We know that many African-American women like Catharine became active in the abolitionist movement and joined with like minded White women and men who also believed slavery was wrong.  Our argument is that such tendencies for goodness did not come forth out of the Age of Enlightenment that many modern scholars love to reference and quote, ... but rather the spirit of Christ that could not be contained by human reasoning. By the beginning of the 19th century when Catharine was a teenage colored girl in Ohio there were millions of people in the southern states who still believed slavery was not bad, and even good for the slaves so some reasoned and like manipulative minds of power following the French Revolution, ... created God in their image for slaves and poor Whites to believe in, worship and "be happy." 

In our view the "Cult of Reasoning" propagated by French intellectuals like Robespierre during last decade of the 18th century was a precursor to the various "White Supremacy" concepts that would arise for worship in the 19th century.  It was the ante-bellum south of Christians and Jews that reasoned that not only was God a White man in their image but also surmised Africans were better off being slaves to them than living in the hell-hole Africa.  Both the old and new testaments of various bible verse were constantly cited to each other and slaves to reason and rationalize chattel slavery with Blacks enslaved to Whites.

We dare suggest to African, African-American and African-Caribbean writers of novels and screen-plays there was no place or people of consequence during the Age of Enlightenment that women like Sally Hemings and Catherine Hill did not witness or participate in.  Women attractive to men of any color, in the first instance, are prime witnesses to human history and that of their offspring who ought to know whether or not had minds in addition to wombs.  Whether the Court of Saint James in London or Palace of the Dauphin at Versailles with 2,000 attendants, ... it takes a lot historical ignorance to not imagine presence of attractive women of African heritage free or enslaved.

In any event, we have decided to imagine that our girl Catherine Hill heard stories from family and friends about the great and powerful men and women like King Louis XVI of France whose head was cut off when the poor people rebelled against the rich and powerful folks that ruled them.  And, we can only wonder what they heard and believed about Emperor Napoleon in his ruthless rise to power over not simply France but all of Western Europe excepting Great Britain.  
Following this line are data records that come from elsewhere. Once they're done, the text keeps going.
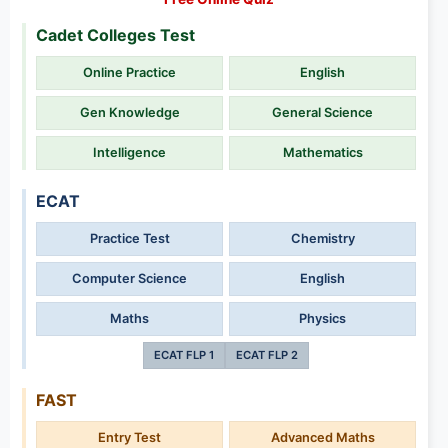
Cadet Colleges Test
Online Practice
English
Gen Knowledge
General Science
Intelligence
Mathematics
ECAT
Practice Test
Chemistry
Computer Science
English
Maths
Physics
ECAT FLP 1
ECAT FLP 2
FAST
Entry Test
Advanced Maths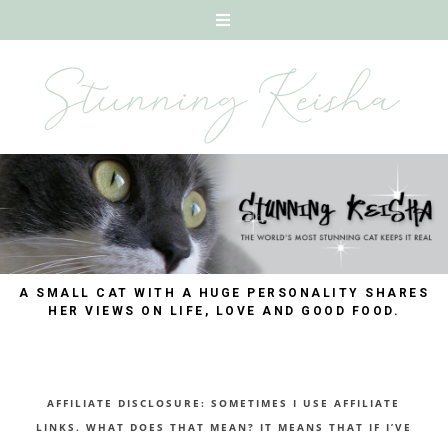
A SMALL CAT WITH A HUGE PERSONALITY SHARES
HER VIEWS ON LIFE, LOVE AND GOOD FOOD.
AFFILIATE DISCLOSURE: SOMETIMES I USE AFFILIATE
LINKS. WHAT DOES THAT MEAN? IT MEANS THAT IF I’VE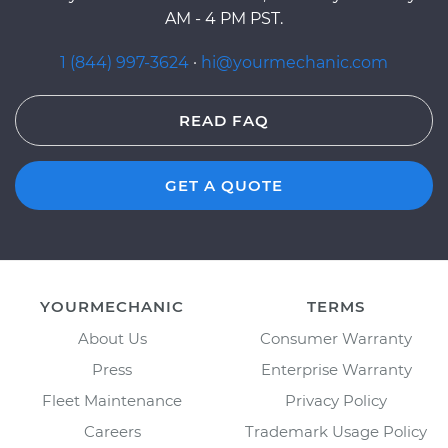
AM - 4 PM PST.
1 (844) 997-3624
·
hi@yourmechanic.com
READ FAQ
GET A QUOTE
YOURMECHANIC
TERMS
About Us
Consumer Warranty
Press
Enterprise Warranty
Fleet Maintenance
Privacy Policy
Careers
Trademark Usage Policy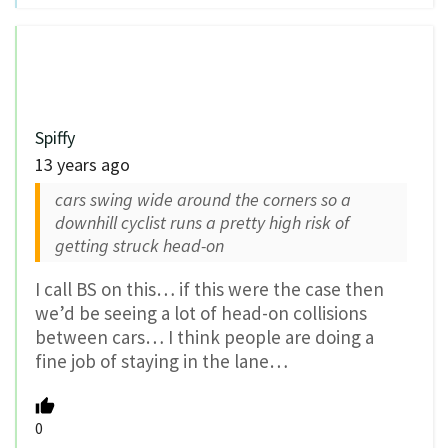
Spiffy
13 years ago
cars swing wide around the corners so a
downhill cyclist runs a pretty high risk of
getting struck head-on
I call BS on this… if this were the case then
we’d be seeing a lot of head-on collisions
between cars… I think people are doing a
fine job of staying in the lane…
0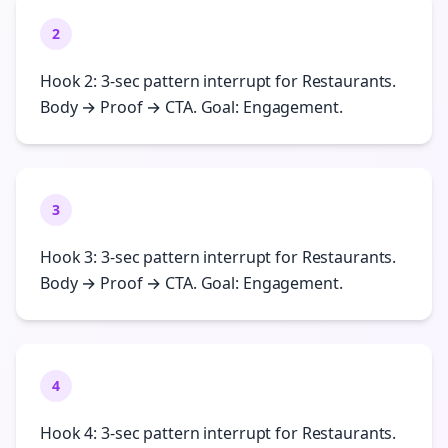
2
Hook 2: 3-sec pattern interrupt for Restaurants.
Body → Proof → CTA. Goal: Engagement.
3
Hook 3: 3-sec pattern interrupt for Restaurants.
Body → Proof → CTA. Goal: Engagement.
4
Hook 4: 3-sec pattern interrupt for Restaurants.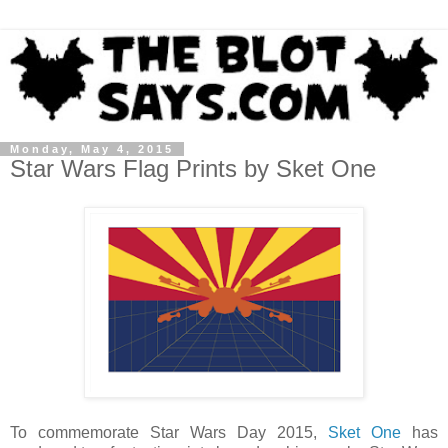
Monday, May 4, 2015
Star Wars Flag Prints by Sket One
To commemorate Star Wars Day 2015,
Sket One
has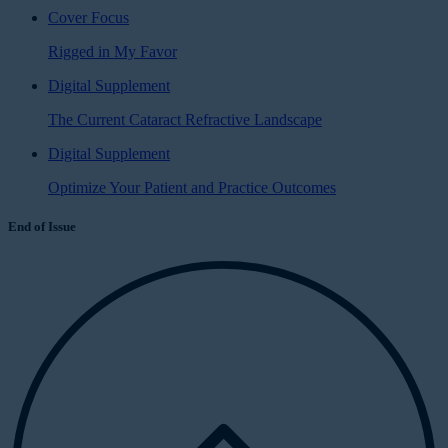
Cover Focus
Rigged in My Favor
Digital Supplement
The Current Cataract Refractive Landscape
Digital Supplement
Optimize Your Patient and Practice Outcomes
End of Issue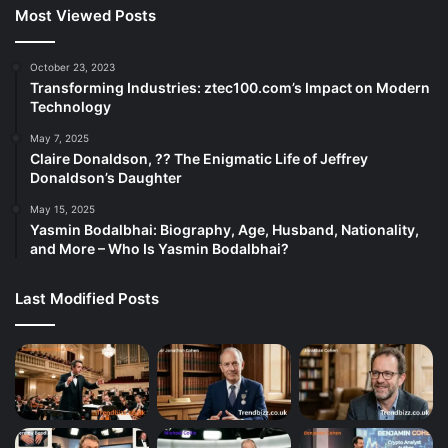
Most Viewed Posts
October 23, 2023
Transforming Industries: ztec100.com’s Impact on Modern
Technology
May 7, 2025
Claire Donaldson, ?? The Enigmatic Life of Jeffrey
Donaldson’s Daughter
May 15, 2025
Yasmin Bodalbhai: Biography, Age, Husband, Nationality,
and More – Who Is Yasmin Bodalbhai?
Last Modified Posts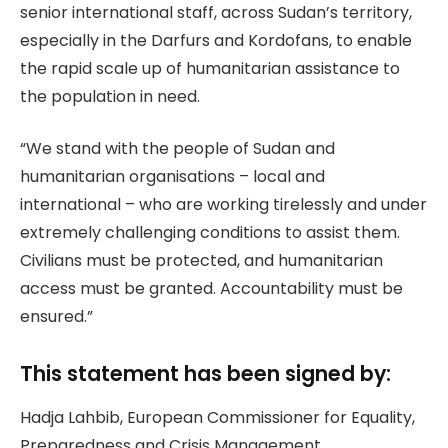
senior international staff, across Sudan’s territory,
especially in the Darfurs and Kordofans, to enable
the rapid scale up of humanitarian assistance to
the population in need.
“We stand with the people of Sudan and
humanitarian organisations – local and
international – who are working tirelessly and under
extremely challenging conditions to assist them.
Civilians must be protected, and humanitarian
access must be granted. Accountability must be
ensured.”
This statement has been signed by:
Hadja Lahbib, European Commissioner for Equality,
Preparedness and Crisis Management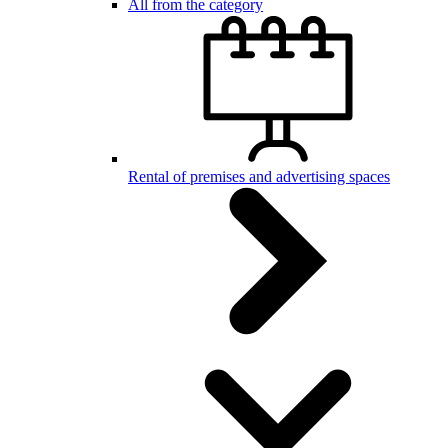
All from the category
Rental of premises and advertising spaces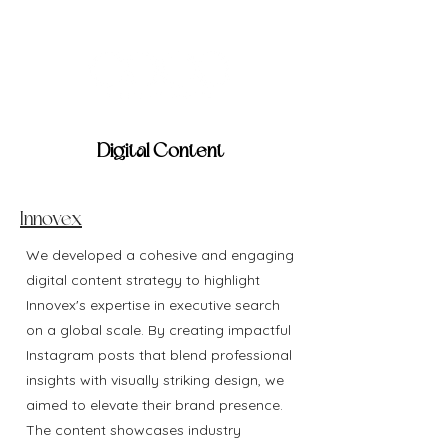
Digital Content
Innovex
We developed a cohesive and engaging
digital content strategy to highlight
Innovex's expertise in executive search
on a global scale. By creating impactful
Instagram posts that blend professional
insights with visually striking design, we
aimed to elevate their brand presence.
The content showcases industry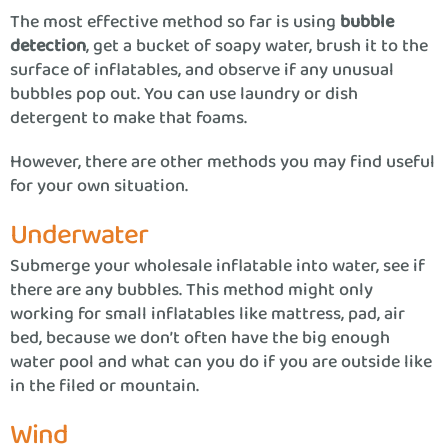
The most effective method so far is using
bubble
detection
, get a bucket of soapy water, brush it to the
surface of inflatables, and observe if any unusual
bubbles pop out. You can use laundry or dish
detergent to make that foams.
However, there are other methods you may find useful
for your own situation.
Underwater
Submerge your wholesale inflatable into water, see if
there are any bubbles. This method might only
working for small inflatables like mattress, pad, air
bed, because we don’t often have the big enough
water pool and what can you do if you are outside like
in the filed or mountain.
Wind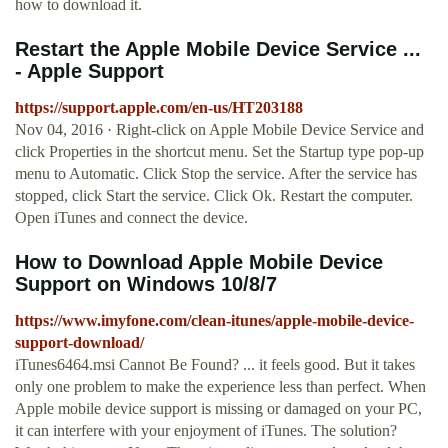
how to download it.
Restart the Apple Mobile Device Service ...
- Apple Support
https://support.apple.com/en-us/HT203188
Nov 04, 2016 · Right-click on Apple Mobile Device Service and
click Properties in the shortcut menu. Set the Startup type pop-up
menu to Automatic. Click Stop the service. After the service has
stopped, click Start the service. Click Ok. Restart the computer.
Open iTunes and connect the device.
How to Download Apple Mobile Device
Support on Windows 10/8/7
https://www.imyfone.com/clean-itunes/apple-mobile-device-
support-download/
iTunes6464.msi Cannot Be Found? ... it feels good. But it takes
only one problem to make the experience less than perfect. When
Apple mobile device support is missing or damaged on your PC,
it can interfere with your enjoyment of iTunes. The solution?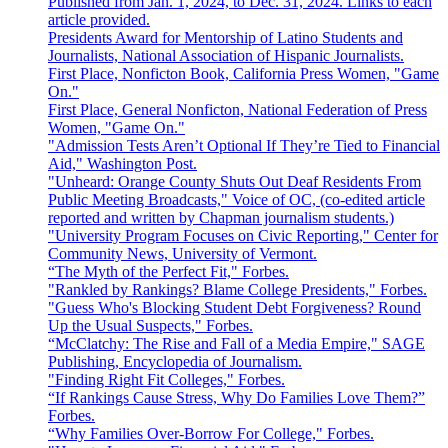
Published from Jan. 1, 2024, to Dec. 31, 2024. Links to each
article provided.
Presidents Award for Mentorship of Latino Students and
Journalists, National Association of Hispanic Journalists.
First Place, Nonficton Book, California Press Women, "Game
On."
First Place, General Nonficton, National Federation of Press
Women, "Game On."
"Admission Tests Aren’t Optional If They’re Tied to Financial
Aid," Washington Post.
"Unheard: Orange County Shuts Out Deaf Residents From
Public Meeting Broadcasts," Voice of OC, (co-edited article
reported and written by Chapman journalism students.)
"University Program Focuses on Civic Reporting," Center for
Community News, University of Vermont.
“The Myth of the Perfect Fit," Forbes.
"Rankled by Rankings? Blame College Presidents," Forbes.
"Guess Who's Blocking Student Debt Forgiveness? Round
Up the Usual Suspects," Forbes.
“McClatchy: The Rise and Fall of a Media Empire," SAGE
Publishing, Encyclopedia of Journalism.
"Finding Right Fit Colleges," Forbes.
“If Rankings Cause Stress, Why Do Families Love Them?”
Forbes.
“Why Families Over-Borrow For College," Forbes.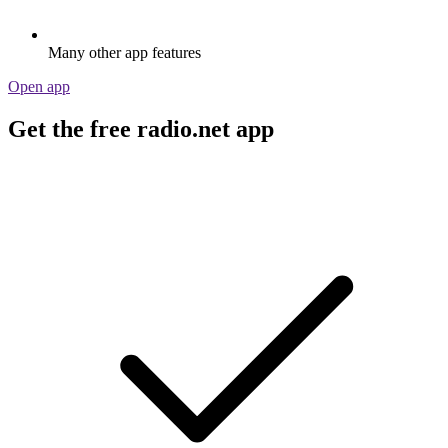
Many other app features
Open app
Get the free radio.net app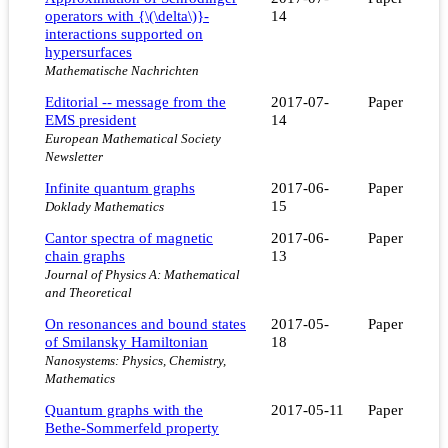
operators with {\(\delta\)}-
14
interactions supported on
hypersurfaces
Mathematische Nachrichten
Editorial -- message from the
2017-07-
Paper
EMS president
14
European Mathematical Society
Newsletter
Infinite quantum graphs
2017-06-
Paper
15
Doklady Mathematics
Cantor spectra of magnetic
2017-06-
Paper
chain graphs
13
Journal of Physics A: Mathematical
and Theoretical
On resonances and bound states
2017-05-
Paper
of Smilansky Hamiltonian
18
Nanosystems: Physics, Chemistry,
Mathematics
Quantum graphs with the
2017-05-11
Paper
Bethe-Sommerfeld property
She would certainly have learned about the Haitian Revolution that deposed the French slave owners on the island and later repulsed attempts by Napoleon to re-enslave the island nation that had previously generated tremendous wealth for the French treasury.  In fact, as many writers of the day reasoned, ... Napoleon's failure in Haiti discouraged his long-range plans to recapture New Orleans from the Spanish and exploit the Mississippi River territories claimed by France.  Had he succeeded in reoccupying Haiti, it is very doubtful Thomas Jefferson would have been able to achieve the famed "Louisiana Purchase" that doubled size of the United States.